[PROBLEM DESCRIPTION] Nothing but the records, repeated word for word and free of pictures, belongs in the answer.

= = = =

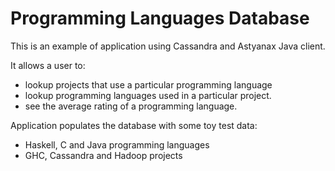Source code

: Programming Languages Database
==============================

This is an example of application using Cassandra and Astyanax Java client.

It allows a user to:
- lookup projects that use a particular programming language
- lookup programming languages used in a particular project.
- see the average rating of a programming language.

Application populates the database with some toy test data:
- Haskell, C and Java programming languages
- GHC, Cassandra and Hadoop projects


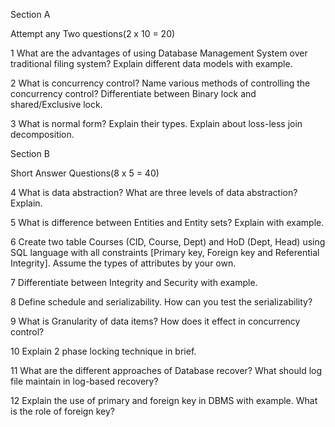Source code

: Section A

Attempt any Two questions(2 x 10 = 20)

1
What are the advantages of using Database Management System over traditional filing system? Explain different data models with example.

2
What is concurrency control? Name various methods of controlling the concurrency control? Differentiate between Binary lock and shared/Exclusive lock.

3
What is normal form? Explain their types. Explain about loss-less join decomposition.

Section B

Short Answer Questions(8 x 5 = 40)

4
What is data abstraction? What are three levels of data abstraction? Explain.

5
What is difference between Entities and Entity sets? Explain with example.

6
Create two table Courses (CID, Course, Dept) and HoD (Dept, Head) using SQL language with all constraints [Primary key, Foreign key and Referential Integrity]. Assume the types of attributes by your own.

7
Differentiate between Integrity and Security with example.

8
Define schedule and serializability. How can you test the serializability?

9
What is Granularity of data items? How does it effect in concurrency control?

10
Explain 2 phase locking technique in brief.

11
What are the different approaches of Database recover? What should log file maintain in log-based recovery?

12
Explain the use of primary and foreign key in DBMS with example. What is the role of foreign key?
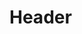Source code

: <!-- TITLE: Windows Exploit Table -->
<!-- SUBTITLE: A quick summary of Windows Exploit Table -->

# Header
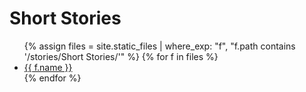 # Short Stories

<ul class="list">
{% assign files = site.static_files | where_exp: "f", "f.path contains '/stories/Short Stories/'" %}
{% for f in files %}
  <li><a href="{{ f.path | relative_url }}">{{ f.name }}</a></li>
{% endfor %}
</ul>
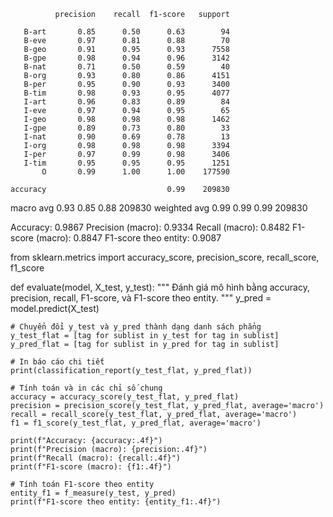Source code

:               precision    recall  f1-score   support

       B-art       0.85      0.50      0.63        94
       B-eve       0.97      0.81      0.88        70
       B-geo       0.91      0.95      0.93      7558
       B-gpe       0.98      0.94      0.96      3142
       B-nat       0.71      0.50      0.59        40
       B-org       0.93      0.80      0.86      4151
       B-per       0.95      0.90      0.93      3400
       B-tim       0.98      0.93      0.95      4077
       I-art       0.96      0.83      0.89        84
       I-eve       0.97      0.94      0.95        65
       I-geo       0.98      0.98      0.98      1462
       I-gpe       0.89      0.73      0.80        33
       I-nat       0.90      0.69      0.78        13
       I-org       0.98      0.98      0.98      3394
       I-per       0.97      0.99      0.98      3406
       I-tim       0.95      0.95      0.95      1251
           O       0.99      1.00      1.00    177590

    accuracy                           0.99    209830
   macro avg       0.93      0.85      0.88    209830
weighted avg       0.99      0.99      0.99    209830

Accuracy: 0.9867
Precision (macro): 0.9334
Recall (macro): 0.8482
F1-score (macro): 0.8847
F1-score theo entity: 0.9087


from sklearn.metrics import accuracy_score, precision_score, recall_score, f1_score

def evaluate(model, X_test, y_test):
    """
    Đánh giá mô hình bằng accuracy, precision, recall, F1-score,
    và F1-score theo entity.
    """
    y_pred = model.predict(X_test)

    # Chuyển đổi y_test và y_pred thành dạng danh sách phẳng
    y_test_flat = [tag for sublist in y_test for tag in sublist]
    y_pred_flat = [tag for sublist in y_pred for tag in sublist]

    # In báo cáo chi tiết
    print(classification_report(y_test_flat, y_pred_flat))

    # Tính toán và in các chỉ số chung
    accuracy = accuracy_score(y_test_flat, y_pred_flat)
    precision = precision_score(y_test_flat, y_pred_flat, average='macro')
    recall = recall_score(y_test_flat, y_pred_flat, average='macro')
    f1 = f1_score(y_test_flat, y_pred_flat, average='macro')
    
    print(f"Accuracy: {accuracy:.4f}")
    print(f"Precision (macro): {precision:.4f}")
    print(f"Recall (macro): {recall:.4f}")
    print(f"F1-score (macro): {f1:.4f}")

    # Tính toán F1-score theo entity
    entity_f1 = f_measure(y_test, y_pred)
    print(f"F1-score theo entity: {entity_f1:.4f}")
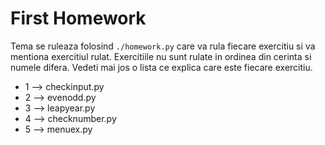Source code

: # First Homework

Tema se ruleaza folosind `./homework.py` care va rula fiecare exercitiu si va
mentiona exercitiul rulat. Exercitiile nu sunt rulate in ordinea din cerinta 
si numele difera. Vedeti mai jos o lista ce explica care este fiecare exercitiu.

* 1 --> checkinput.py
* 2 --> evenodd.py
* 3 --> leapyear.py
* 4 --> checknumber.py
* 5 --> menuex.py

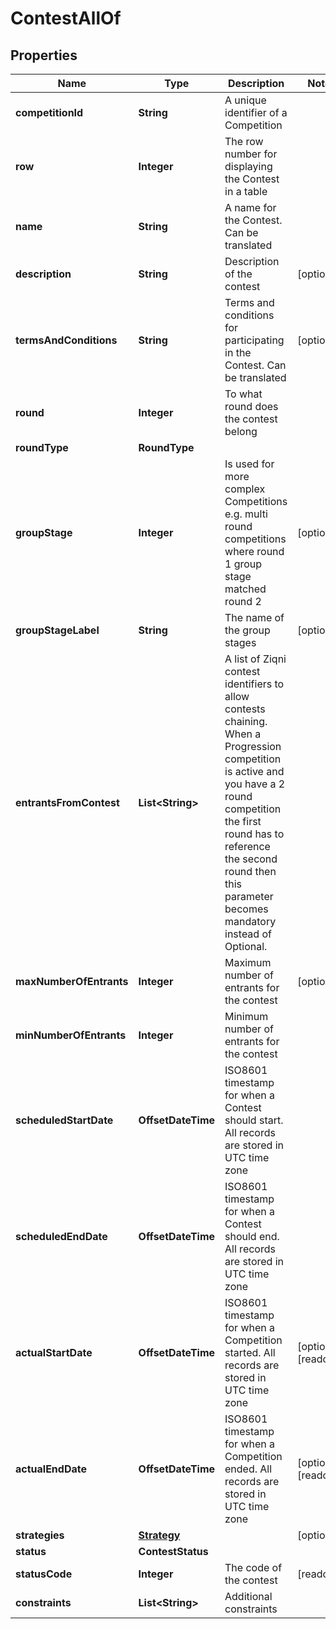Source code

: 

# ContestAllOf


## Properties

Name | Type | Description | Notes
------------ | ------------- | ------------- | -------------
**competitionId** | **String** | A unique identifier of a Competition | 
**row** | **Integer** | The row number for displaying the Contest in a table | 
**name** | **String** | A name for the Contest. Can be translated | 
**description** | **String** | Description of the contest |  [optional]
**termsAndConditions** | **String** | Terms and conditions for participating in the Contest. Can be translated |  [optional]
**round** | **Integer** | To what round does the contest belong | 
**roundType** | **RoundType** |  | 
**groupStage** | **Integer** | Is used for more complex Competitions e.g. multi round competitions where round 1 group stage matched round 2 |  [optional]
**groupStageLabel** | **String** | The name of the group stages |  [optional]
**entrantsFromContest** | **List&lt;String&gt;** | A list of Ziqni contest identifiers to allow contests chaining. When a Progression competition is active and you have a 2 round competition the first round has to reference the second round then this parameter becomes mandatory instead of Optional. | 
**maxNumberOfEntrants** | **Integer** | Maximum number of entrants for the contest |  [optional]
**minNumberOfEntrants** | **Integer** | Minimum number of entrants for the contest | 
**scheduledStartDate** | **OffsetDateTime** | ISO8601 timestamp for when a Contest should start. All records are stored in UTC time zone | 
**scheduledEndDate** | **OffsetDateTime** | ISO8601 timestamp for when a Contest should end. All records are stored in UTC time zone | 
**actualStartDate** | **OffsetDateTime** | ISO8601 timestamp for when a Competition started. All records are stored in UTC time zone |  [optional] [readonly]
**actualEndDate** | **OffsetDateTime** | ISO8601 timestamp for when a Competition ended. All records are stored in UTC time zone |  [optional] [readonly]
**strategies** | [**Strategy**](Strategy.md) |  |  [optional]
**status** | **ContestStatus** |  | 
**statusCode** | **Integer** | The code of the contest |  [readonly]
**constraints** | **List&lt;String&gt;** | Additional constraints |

= = = =

[WRITTEN SOLUTION]
Source code

: Programming Languages Database
==============================

This is an example of application using Cassandra and Astyanax Java client.

It allows a user to:
- lookup projects that use a particular programming language
- lookup programming languages used in a particular project.
- see the average rating of a programming language.

Application populates the database with some toy test data:
- Haskell, C and Java programming languages
- GHC, Cassandra and Hadoop projects


Source code

: Section A

Attempt any Two questions(2 x 10 = 20)

1
What are the advantages of using Database Management System over traditional filing system? Explain different data models with example.

2
What is concurrency control? Name various methods of controlling the concurrency control? Differentiate between Binary lock and shared/Exclusive lock.

3
What is normal form? Explain their types. Explain about loss-less join decomposition.

Section B

Short Answer Questions(8 x 5 = 40)

4
What is data abstraction? What are three levels of data abstraction? Explain.

5
What is difference between Entities and Entity sets? Explain with example.

6
Create two table Courses (CID, Course, Dept) and HoD (Dept, Head) using SQL language with all constraints [Primary key, Foreign key and Referential Integrity]. Assume the types of attributes by your own.

7
Differentiate between Integrity and Security with example.

8
Define schedule and serializability. How can you test the serializability?

9
What is Granularity of data items? How does it effect in concurrency control?

10
Explain 2 phase locking technique in brief.

11
What are the different approaches of Database recover? What should log file maintain in log-based recovery?

12
Explain the use of primary and foreign key in DBMS with example. What is the role of foreign key?
Source code

: <!-- TITLE: Windows Exploit Table -->
<!-- SUBTITLE: A quick summary of Windows Exploit Table -->

# Header
 # Short Stories

<ul class="list">
{% assign files = site.static_files | where_exp: "f", "f.path contains '/stories/Short Stories/'" %}
{% for f in files %}
  <li><a href="{{ f.path | relative_url }}">{{ f.name }}</a></li>
{% endfor %}
</ul>
Source code

:               precision    recall  f1-score   support

       B-art       0.85      0.50      0.63        94
       B-eve       0.97      0.81      0.88        70
       B-geo       0.91      0.95      0.93      7558
       B-gpe       0.98      0.94      0.96      3142
       B-nat       0.71      0.50      0.59        40
       B-org       0.93      0.80      0.86      4151
       B-per       0.95      0.90      0.93      3400
       B-tim       0.98      0.93      0.95      4077
       I-art       0.96      0.83      0.89        84
       I-eve       0.97      0.94      0.95        65
       I-geo       0.98      0.98      0.98      1462
       I-gpe       0.89      0.73      0.80        33
       I-nat       0.90      0.69      0.78        13
       I-org       0.98      0.98      0.98      3394
       I-per       0.97      0.99      0.98      3406
       I-tim       0.95      0.95      0.95      1251
           O       0.99      1.00      1.00    177590

    accuracy                           0.99    209830
   macro avg       0.93      0.85      0.88    209830
weighted avg       0.99      0.99      0.99    209830

Accuracy: 0.9867
Precision (macro): 0.9334
Recall (macro): 0.8482
F1-score (macro): 0.8847
F1-score theo entity: 0.9087


from sklearn.metrics import accuracy_score, precision_score, recall_score, f1_score

def evaluate(model, X_test, y_test):
    """
    Đánh giá mô hình bằng accuracy, precision, recall, F1-score,
    và F1-score theo entity.
    """
    y_pred = model.predict(X_test)

    # Chuyển đổi y_test và y_pred thành dạng danh sách phẳng
    y_test_flat = [tag for sublist in y_test for tag in sublist]
    y_pred_flat = [tag for sublist in y_pred for tag in sublist]

    # In báo cáo chi tiết
    print(classification_report(y_test_flat, y_pred_flat))

    # Tính toán và in các chỉ số chung
    accuracy = accuracy_score(y_test_flat, y_pred_flat)
    precision = precision_score(y_test_flat, y_pred_flat, average='macro')
    recall = recall_score(y_test_flat, y_pred_flat, average='macro')
    f1 = f1_score(y_test_flat, y_pred_flat, average='macro')
    
    print(f"Accuracy: {accuracy:.4f}")
    print(f"Precision (macro): {precision:.4f}")
    print(f"Recall (macro): {recall:.4f}")
    print(f"F1-score (macro): {f1:.4f}")

    # Tính toán F1-score theo entity
    entity_f1 = f_measure(y_test, y_pred)
    print(f"F1-score theo entity: {entity_f1:.4f}")
Source code

: # First Homework

Tema se ruleaza folosind `./homework.py` care va rula fiecare exercitiu si va
mentiona exercitiul rulat. Exercitiile nu sunt rulate in ordinea din cerinta 
si numele difera. Vedeti mai jos o lista ce explica care este fiecare exercitiu.

* 1 --> checkinput.py
* 2 --> evenodd.py
* 3 --> leapyear.py
* 4 --> checknumber.py
* 5 --> menuex.py

Source code

: 

# ContestAllOf


## Properties

Name | Type | Description | Notes
------------ | ------------- | ------------- | -------------
**competitionId** | **String** | A unique identifier of a Competition | 
**row** | **Integer** | The row number for displaying the Contest in a table | 
**name** | **String** | A name for the Contest. Can be translated | 
**description** | **String** | Description of the contest |  [optional]
**termsAndConditions** | **String** | Terms and conditions for participating in the Contest. Can be translated |  [optional]
**round** | **Integer** | To what round does the contest belong | 
**roundType** | **RoundType** |  | 
**groupStage** | **Integer** | Is used for more complex Competitions e.g. multi round competitions where round 1 group stage matched round 2 |  [optional]
**groupStageLabel** | **String** | The name of the group stages |  [optional]
**entrantsFromContest** | **List&lt;String&gt;** | A list of Ziqni contest identifiers to allow contests chaining. When a Progression competition is active and you have a 2 round competition the first round has to reference the second round then this parameter becomes mandatory instead of Optional. | 
**maxNumberOfEntrants** | **Integer** | Maximum number of entrants for the contest |  [optional]
**minNumberOfEntrants** | **Integer** | Minimum number of entrants for the contest | 
**scheduledStartDate** | **OffsetDateTime** | ISO8601 timestamp for when a Contest should start. All records are stored in UTC time zone | 
**scheduledEndDate** | **OffsetDateTime** | ISO8601 timestamp for when a Contest should end. All records are stored in UTC time zone | 
**actualStartDate** | **OffsetDateTime** | ISO8601 timestamp for when a Competition started. All records are stored in UTC time zone |  [optional] [readonly]
**actualEndDate** | **OffsetDateTime** | ISO8601 timestamp for when a Competition ended. All records are stored in UTC time zone |  [optional] [readonly]
**strategies** | [**Strategy**](Strategy.md) |  |  [optional]
**status** | **ContestStatus** |  | 
**statusCode** | **Integer** | The code of the contest |  [readonly]
**constraints** | **List&lt;String&gt;** | Additional constraints |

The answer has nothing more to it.